Parts of the exercise:
[A] From the Devs review, lift everything from "There’s a surprising" down to "Not so much.".
[B] According to the Devs review, what role does Alison Pill play on Star Trek: Picard?

Then there’s Forest’s sidekick Katie, who initially feels like a background player, but becomes one of the most compelling characters. Alison Pill (who currently stars as an AI specialist on Star Trek: Picard) plays her as a restrained, subtly unpleasant figure, avoiding the usual mad scientist stereotypes. She and Forest lead a team of offbeat geniuses including Stephen McKinley Henderson and Pacific Rim: Uprising star Cailee Spaeny, an entertaining duo marred by the bafflingly tone-deaf choice to cast a cisgender actress (Spaeny) as a trans man.

There’s a surprising amount of overlap between Devs and the masterful second season of The OA: Its Silicon Valley setting, its acknowledgment of homelessness (a rarity on American TV), its deeper philosophical conceits, and even coincidental details like casting British actress Liz Carr in a similar expository role. Fortunately, it doesn’t feel like a rehash, because while Devs and The OA cover some of the same territory, they travel in opposite directions. The OA has a New Age sensibility, with a more fantastical tone and a hopeful message about people overcoming trauma by embracing emotional vulnerability and working together. Both stories are tense and character-driven, but “hopeful” really isn’t a word you’d use to describe Alex Garland’s work. Occasionally funny, sure. Beautiful in a shiver-down-your-spine kind of way, yes. But optimistic? Not so much.

Stored data:
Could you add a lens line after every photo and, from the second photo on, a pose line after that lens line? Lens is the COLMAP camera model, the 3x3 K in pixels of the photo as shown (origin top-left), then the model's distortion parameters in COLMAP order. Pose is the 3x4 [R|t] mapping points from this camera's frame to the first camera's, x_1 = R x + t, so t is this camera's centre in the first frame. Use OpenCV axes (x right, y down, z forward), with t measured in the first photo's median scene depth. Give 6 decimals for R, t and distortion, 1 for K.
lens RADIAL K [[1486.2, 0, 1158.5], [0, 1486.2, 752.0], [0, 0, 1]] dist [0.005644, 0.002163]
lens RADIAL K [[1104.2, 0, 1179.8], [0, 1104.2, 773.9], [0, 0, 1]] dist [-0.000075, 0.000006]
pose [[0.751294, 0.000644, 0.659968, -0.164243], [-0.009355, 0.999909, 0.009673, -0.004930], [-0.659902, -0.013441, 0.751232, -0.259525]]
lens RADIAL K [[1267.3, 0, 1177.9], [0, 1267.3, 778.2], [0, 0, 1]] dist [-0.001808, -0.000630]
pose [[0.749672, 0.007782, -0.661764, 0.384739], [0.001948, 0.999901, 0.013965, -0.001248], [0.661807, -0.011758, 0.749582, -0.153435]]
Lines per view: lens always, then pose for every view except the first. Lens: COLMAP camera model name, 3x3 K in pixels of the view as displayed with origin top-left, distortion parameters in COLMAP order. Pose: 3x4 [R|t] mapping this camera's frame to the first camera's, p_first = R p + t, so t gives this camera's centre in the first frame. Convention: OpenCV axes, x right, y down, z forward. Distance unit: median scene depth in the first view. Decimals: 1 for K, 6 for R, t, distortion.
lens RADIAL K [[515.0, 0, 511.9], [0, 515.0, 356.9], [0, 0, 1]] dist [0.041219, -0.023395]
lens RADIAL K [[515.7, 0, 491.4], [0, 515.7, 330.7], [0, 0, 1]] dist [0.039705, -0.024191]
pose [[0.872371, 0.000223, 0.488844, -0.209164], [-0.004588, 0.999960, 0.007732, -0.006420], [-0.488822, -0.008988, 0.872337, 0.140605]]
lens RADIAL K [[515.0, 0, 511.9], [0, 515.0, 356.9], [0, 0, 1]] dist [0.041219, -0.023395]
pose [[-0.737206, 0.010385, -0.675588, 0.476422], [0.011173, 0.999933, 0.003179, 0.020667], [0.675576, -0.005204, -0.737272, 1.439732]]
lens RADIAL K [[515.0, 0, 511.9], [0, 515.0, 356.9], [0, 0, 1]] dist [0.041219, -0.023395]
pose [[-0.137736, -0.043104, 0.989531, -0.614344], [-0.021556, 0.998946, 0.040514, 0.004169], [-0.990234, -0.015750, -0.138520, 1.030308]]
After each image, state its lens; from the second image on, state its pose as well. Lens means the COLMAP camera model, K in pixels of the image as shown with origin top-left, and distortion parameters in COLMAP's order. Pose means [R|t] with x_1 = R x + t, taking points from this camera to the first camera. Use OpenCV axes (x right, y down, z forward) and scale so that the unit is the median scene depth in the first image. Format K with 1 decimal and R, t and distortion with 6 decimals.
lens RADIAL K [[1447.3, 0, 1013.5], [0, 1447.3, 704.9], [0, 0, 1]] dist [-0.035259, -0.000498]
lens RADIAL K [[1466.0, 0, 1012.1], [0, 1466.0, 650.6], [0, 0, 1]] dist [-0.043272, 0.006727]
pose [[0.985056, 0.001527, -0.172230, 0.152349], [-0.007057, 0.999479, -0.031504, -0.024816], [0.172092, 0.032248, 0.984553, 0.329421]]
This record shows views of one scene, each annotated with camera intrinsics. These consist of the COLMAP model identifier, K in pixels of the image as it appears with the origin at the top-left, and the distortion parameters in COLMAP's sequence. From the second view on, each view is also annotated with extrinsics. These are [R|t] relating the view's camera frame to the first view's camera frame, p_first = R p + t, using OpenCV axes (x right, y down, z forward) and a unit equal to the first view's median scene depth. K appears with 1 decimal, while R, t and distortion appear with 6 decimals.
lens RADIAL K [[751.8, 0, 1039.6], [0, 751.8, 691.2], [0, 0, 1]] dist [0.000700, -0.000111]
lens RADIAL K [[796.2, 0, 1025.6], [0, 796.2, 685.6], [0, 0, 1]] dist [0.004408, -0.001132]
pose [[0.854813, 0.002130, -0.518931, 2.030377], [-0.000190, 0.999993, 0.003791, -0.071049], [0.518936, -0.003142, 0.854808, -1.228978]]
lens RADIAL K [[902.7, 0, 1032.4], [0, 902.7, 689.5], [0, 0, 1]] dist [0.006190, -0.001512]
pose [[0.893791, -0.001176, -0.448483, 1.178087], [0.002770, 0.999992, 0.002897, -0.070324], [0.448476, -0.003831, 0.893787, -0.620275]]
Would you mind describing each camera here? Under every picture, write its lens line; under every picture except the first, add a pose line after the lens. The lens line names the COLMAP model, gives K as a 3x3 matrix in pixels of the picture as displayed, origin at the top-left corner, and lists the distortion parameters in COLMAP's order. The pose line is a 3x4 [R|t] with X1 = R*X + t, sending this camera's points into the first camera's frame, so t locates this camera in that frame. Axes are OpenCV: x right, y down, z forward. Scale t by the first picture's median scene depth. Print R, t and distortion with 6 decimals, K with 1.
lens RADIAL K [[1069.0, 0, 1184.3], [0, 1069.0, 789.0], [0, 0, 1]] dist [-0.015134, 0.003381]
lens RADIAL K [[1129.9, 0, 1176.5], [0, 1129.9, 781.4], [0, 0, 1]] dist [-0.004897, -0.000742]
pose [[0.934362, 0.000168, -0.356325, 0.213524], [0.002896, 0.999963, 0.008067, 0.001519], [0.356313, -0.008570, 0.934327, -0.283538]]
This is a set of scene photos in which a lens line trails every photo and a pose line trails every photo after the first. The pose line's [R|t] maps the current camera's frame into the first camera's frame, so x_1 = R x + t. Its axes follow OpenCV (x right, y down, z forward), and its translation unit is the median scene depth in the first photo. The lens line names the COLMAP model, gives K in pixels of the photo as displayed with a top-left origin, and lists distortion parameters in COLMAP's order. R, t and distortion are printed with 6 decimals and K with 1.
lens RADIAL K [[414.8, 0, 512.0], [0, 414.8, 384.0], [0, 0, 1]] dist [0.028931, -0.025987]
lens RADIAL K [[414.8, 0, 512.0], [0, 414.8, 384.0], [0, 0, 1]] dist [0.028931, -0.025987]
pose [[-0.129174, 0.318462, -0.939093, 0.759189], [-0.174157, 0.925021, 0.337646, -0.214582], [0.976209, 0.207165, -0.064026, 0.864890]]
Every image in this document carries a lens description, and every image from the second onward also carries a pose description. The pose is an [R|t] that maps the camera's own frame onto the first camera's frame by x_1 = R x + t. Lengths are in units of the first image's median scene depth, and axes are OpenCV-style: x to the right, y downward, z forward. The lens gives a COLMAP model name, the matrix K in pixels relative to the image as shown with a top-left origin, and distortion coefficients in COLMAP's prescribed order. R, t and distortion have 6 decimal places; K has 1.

Responses to the tasks:
[A]
There’s a surprising amount of overlap between Devs and the masterful second season of The OA: Its Silicon Valley setting, its acknowledgment of homelessness (a rarity on American TV), its deeper philosophical conceits, and even coincidental details like casting British actress Liz Carr in a similar expository role. Fortunately, it doesn’t feel like a rehash, because while Devs and The OA cover some of the same territory, they travel in opposite directions. The OA has a New Age sensibility, with a more fantastical tone and a hopeful message about people overcoming trauma by embracing emotional vulnerability and working together. Both stories are tense and character-driven, but “hopeful” really isn’t a word you’d use to describe Alex Garland’s work. Occasionally funny, sure. Beautiful in a shiver-down-your-spine kind of way, yes. But optimistic? Not so much.

[B] An AI specialist.